#### [WHAT IS NEEDED]
Please set down each of the lines below once more, exactly, omitting all pictures.

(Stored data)
* * *

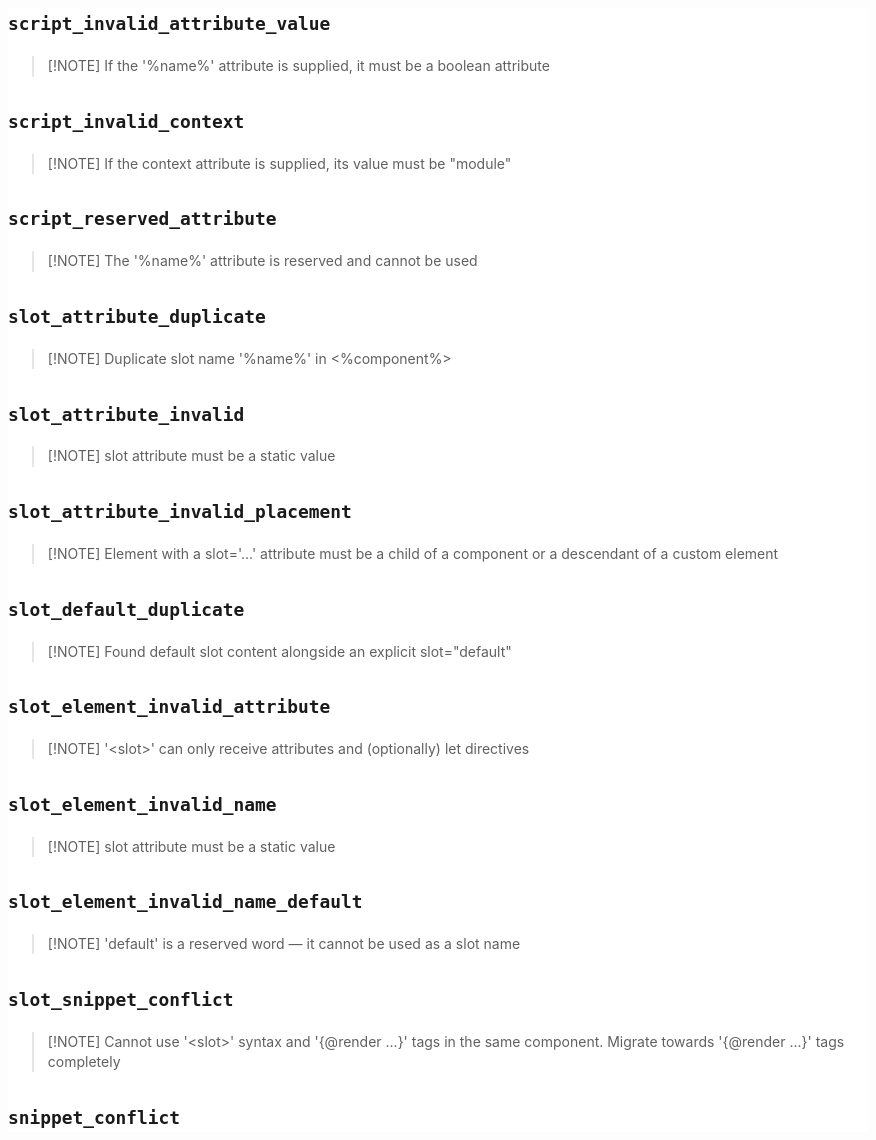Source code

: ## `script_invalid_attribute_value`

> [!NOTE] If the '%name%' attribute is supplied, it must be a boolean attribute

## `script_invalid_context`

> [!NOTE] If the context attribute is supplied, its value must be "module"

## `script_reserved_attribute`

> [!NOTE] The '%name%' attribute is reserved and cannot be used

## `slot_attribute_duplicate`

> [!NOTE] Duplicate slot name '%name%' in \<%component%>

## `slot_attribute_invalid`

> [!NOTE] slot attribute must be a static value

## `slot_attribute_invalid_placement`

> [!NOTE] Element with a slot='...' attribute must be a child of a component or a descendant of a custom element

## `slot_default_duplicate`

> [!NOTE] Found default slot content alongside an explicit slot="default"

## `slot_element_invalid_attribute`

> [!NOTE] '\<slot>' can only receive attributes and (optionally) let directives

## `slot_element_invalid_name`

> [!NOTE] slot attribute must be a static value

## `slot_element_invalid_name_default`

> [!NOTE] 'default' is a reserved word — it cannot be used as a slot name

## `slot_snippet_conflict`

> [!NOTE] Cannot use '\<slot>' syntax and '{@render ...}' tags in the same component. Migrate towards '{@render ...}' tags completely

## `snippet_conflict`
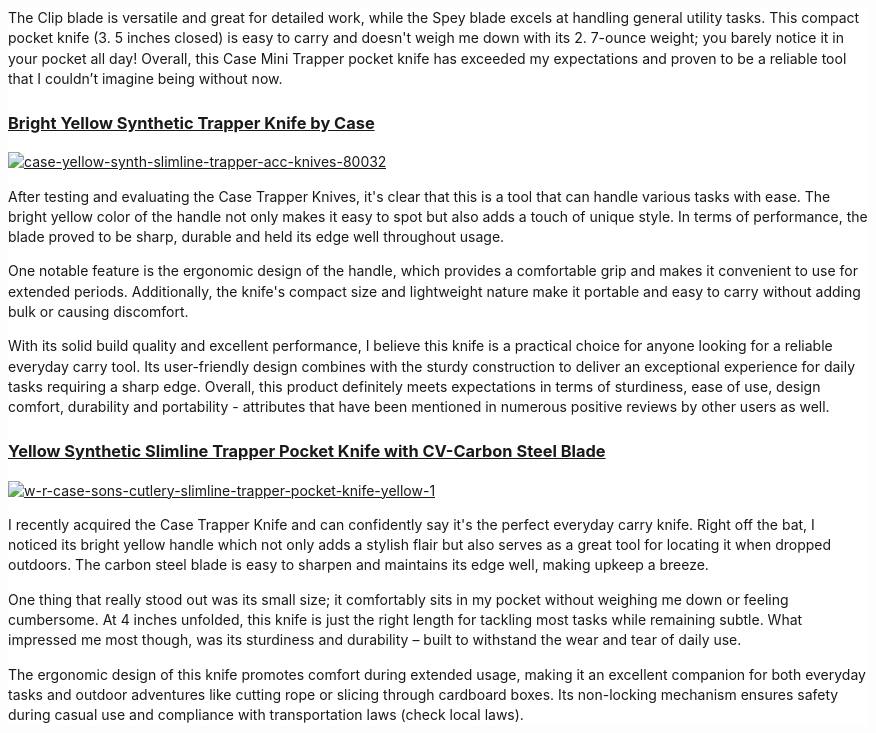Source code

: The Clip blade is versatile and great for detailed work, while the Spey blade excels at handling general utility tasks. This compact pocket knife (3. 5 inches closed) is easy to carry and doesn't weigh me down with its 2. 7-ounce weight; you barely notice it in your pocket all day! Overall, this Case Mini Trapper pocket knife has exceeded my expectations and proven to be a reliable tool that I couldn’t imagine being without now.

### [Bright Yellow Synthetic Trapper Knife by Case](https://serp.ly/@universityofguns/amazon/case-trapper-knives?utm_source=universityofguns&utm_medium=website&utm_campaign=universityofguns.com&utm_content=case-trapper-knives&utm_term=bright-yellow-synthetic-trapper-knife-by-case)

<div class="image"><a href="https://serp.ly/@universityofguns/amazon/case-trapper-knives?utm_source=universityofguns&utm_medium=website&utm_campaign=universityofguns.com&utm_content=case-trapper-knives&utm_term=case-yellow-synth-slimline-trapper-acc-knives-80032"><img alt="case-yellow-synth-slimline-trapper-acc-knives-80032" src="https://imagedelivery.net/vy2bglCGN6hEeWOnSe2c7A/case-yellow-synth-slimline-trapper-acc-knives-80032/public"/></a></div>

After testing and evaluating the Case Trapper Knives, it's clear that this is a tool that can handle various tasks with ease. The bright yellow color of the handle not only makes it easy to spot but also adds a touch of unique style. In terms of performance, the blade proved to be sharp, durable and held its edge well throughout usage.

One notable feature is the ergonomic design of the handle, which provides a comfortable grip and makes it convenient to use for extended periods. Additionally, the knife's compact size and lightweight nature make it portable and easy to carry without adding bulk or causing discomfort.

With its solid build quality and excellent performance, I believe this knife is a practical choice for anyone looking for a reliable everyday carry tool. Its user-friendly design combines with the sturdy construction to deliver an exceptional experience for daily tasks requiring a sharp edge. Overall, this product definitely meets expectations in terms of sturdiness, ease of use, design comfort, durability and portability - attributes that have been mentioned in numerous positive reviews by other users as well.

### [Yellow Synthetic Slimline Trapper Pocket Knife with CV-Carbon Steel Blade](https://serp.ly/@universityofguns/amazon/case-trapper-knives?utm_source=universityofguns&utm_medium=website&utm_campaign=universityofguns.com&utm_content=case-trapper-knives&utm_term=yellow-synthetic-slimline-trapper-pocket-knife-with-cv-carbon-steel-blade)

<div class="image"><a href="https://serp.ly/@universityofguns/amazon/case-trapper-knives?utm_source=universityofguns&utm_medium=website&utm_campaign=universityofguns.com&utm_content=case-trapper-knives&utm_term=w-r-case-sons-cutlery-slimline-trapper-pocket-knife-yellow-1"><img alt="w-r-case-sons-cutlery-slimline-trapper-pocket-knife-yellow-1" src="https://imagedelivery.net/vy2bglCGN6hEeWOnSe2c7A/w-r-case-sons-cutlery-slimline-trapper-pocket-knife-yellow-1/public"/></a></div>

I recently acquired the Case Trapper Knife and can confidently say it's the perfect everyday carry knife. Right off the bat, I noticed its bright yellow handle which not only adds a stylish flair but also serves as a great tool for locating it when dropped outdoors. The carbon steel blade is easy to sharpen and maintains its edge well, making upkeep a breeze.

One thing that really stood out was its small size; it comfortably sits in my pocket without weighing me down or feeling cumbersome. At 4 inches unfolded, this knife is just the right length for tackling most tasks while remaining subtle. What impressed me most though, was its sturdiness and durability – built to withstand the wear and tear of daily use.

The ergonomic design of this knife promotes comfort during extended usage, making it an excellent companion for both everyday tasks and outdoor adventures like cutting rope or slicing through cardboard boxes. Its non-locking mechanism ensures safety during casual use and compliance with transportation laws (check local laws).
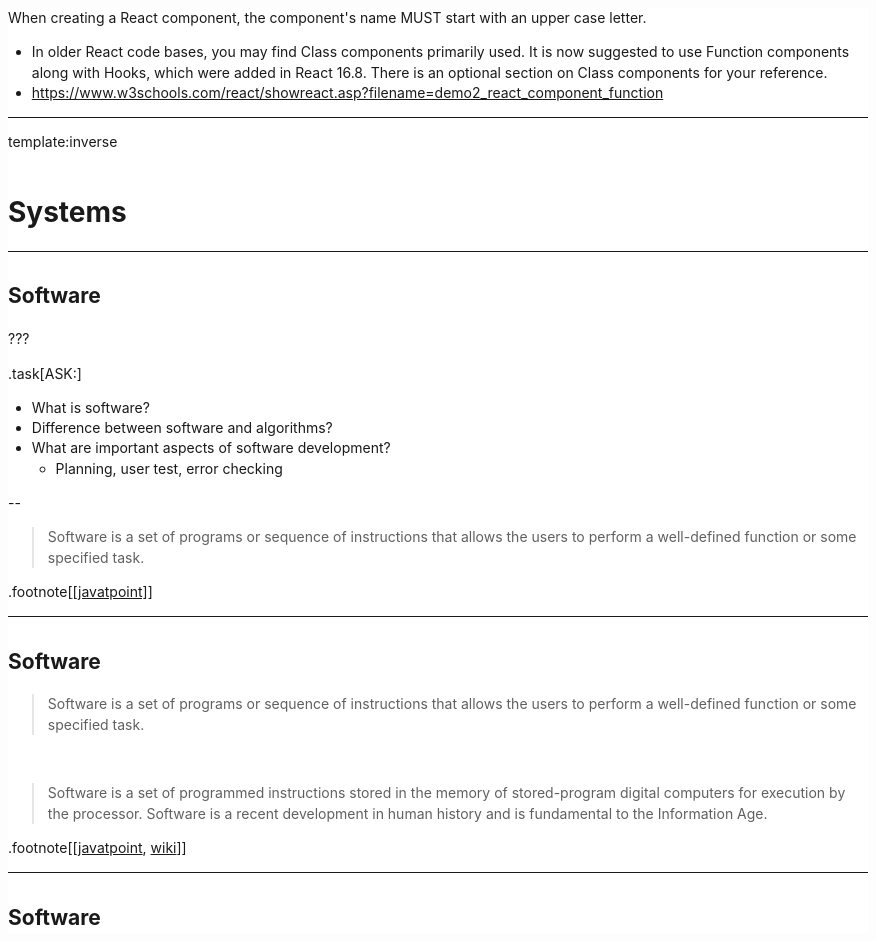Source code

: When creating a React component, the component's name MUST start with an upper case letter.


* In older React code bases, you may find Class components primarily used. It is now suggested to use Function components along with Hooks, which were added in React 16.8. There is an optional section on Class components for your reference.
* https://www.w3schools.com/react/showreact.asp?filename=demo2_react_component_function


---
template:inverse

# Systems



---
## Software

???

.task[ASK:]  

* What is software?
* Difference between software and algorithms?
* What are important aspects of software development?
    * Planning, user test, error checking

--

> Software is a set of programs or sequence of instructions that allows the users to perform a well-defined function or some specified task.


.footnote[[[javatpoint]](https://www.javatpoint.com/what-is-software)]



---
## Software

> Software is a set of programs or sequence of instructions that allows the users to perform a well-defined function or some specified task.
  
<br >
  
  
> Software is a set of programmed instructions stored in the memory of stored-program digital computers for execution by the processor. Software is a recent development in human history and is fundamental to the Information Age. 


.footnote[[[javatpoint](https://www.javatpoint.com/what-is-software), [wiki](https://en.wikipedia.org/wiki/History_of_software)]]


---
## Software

* * *

#### [ANSWER BOX]
Source code

: ## `script_invalid_attribute_value`

> [!NOTE] If the '%name%' attribute is supplied, it must be a boolean attribute

## `script_invalid_context`

> [!NOTE] If the context attribute is supplied, its value must be "module"

## `script_reserved_attribute`

> [!NOTE] The '%name%' attribute is reserved and cannot be used

## `slot_attribute_duplicate`

> [!NOTE] Duplicate slot name '%name%' in \<%component%>

## `slot_attribute_invalid`

> [!NOTE] slot attribute must be a static value

## `slot_attribute_invalid_placement`

> [!NOTE] Element with a slot='...' attribute must be a child of a component or a descendant of a custom element

## `slot_default_duplicate`

> [!NOTE] Found default slot content alongside an explicit slot="default"

## `slot_element_invalid_attribute`

> [!NOTE] '\<slot>' can only receive attributes and (optionally) let directives

## `slot_element_invalid_name`

> [!NOTE] slot attribute must be a static value

## `slot_element_invalid_name_default`

> [!NOTE] 'default' is a reserved word — it cannot be used as a slot name

## `slot_snippet_conflict`

> [!NOTE] Cannot use '\<slot>' syntax and '{@render ...}' tags in the same component. Migrate towards '{@render ...}' tags completely

## `snippet_conflict`
Source code

: The Clip blade is versatile and great for detailed work, while the Spey blade excels at handling general utility tasks. This compact pocket knife (3. 5 inches closed) is easy to carry and doesn't weigh me down with its 2. 7-ounce weight; you barely notice it in your pocket all day! Overall, this Case Mini Trapper pocket knife has exceeded my expectations and proven to be a reliable tool that I couldn’t imagine being without now.

### [Bright Yellow Synthetic Trapper Knife by Case](https://serp.ly/@universityofguns/amazon/case-trapper-knives?utm_source=universityofguns&utm_medium=website&utm_campaign=universityofguns.com&utm_content=case-trapper-knives&utm_term=bright-yellow-synthetic-trapper-knife-by-case)

<div class="image"><a href="https://serp.ly/@universityofguns/amazon/case-trapper-knives?utm_source=universityofguns&utm_medium=website&utm_campaign=universityofguns.com&utm_content=case-trapper-knives&utm_term=case-yellow-synth-slimline-trapper-acc-knives-80032"><img alt="case-yellow-synth-slimline-trapper-acc-knives-80032" src="https://imagedelivery.net/vy2bglCGN6hEeWOnSe2c7A/case-yellow-synth-slimline-trapper-acc-knives-80032/public"/></a></div>

After testing and evaluating the Case Trapper Knives, it's clear that this is a tool that can handle various tasks with ease. The bright yellow color of the handle not only makes it easy to spot but also adds a touch of unique style. In terms of performance, the blade proved to be sharp, durable and held its edge well throughout usage.

One notable feature is the ergonomic design of the handle, which provides a comfortable grip and makes it convenient to use for extended periods. Additionally, the knife's compact size and lightweight nature make it portable and easy to carry without adding bulk or causing discomfort.

With its solid build quality and excellent performance, I believe this knife is a practical choice for anyone looking for a reliable everyday carry tool. Its user-friendly design combines with the sturdy construction to deliver an exceptional experience for daily tasks requiring a sharp edge. Overall, this product definitely meets expectations in terms of sturdiness, ease of use, design comfort, durability and portability - attributes that have been mentioned in numerous positive reviews by other users as well.

### [Yellow Synthetic Slimline Trapper Pocket Knife with CV-Carbon Steel Blade](https://serp.ly/@universityofguns/amazon/case-trapper-knives?utm_source=universityofguns&utm_medium=website&utm_campaign=universityofguns.com&utm_content=case-trapper-knives&utm_term=yellow-synthetic-slimline-trapper-pocket-knife-with-cv-carbon-steel-blade)

<div class="image"><a href="https://serp.ly/@universityofguns/amazon/case-trapper-knives?utm_source=universityofguns&utm_medium=website&utm_campaign=universityofguns.com&utm_content=case-trapper-knives&utm_term=w-r-case-sons-cutlery-slimline-trapper-pocket-knife-yellow-1"><img alt="w-r-case-sons-cutlery-slimline-trapper-pocket-knife-yellow-1" src="https://imagedelivery.net/vy2bglCGN6hEeWOnSe2c7A/w-r-case-sons-cutlery-slimline-trapper-pocket-knife-yellow-1/public"/></a></div>

I recently acquired the Case Trapper Knife and can confidently say it's the perfect everyday carry knife. Right off the bat, I noticed its bright yellow handle which not only adds a stylish flair but also serves as a great tool for locating it when dropped outdoors. The carbon steel blade is easy to sharpen and maintains its edge well, making upkeep a breeze.

One thing that really stood out was its small size; it comfortably sits in my pocket without weighing me down or feeling cumbersome. At 4 inches unfolded, this knife is just the right length for tackling most tasks while remaining subtle. What impressed me most though, was its sturdiness and durability – built to withstand the wear and tear of daily use.

The ergonomic design of this knife promotes comfort during extended usage, making it an excellent companion for both everyday tasks and outdoor adventures like cutting rope or slicing through cardboard boxes. Its non-locking mechanism ensures safety during casual use and compliance with transportation laws (check local laws).
Source code

: When creating a React component, the component's name MUST start with an upper case letter.


* In older React code bases, you may find Class components primarily used. It is now suggested to use Function components along with Hooks, which were added in React 16.8. There is an optional section on Class components for your reference.
* https://www.w3schools.com/react/showreact.asp?filename=demo2_react_component_function


---
template:inverse

# Systems



---
## Software

???

.task[ASK:]  

* What is software?
* Difference between software and algorithms?
* What are important aspects of software development?
    * Planning, user test, error checking

--

> Software is a set of programs or sequence of instructions that allows the users to perform a well-defined function or some specified task.


.footnote[[[javatpoint]](https://www.javatpoint.com/what-is-software)]



---
## Software

> Software is a set of programs or sequence of instructions that allows the users to perform a well-defined function or some specified task.
  
<br >
  
  
> Software is a set of programmed instructions stored in the memory of stored-program digital computers for execution by the processor. Software is a recent development in human history and is fundamental to the Information Age. 


.footnote[[[javatpoint](https://www.javatpoint.com/what-is-software), [wiki](https://en.wikipedia.org/wiki/History_of_software)]]


---
## Software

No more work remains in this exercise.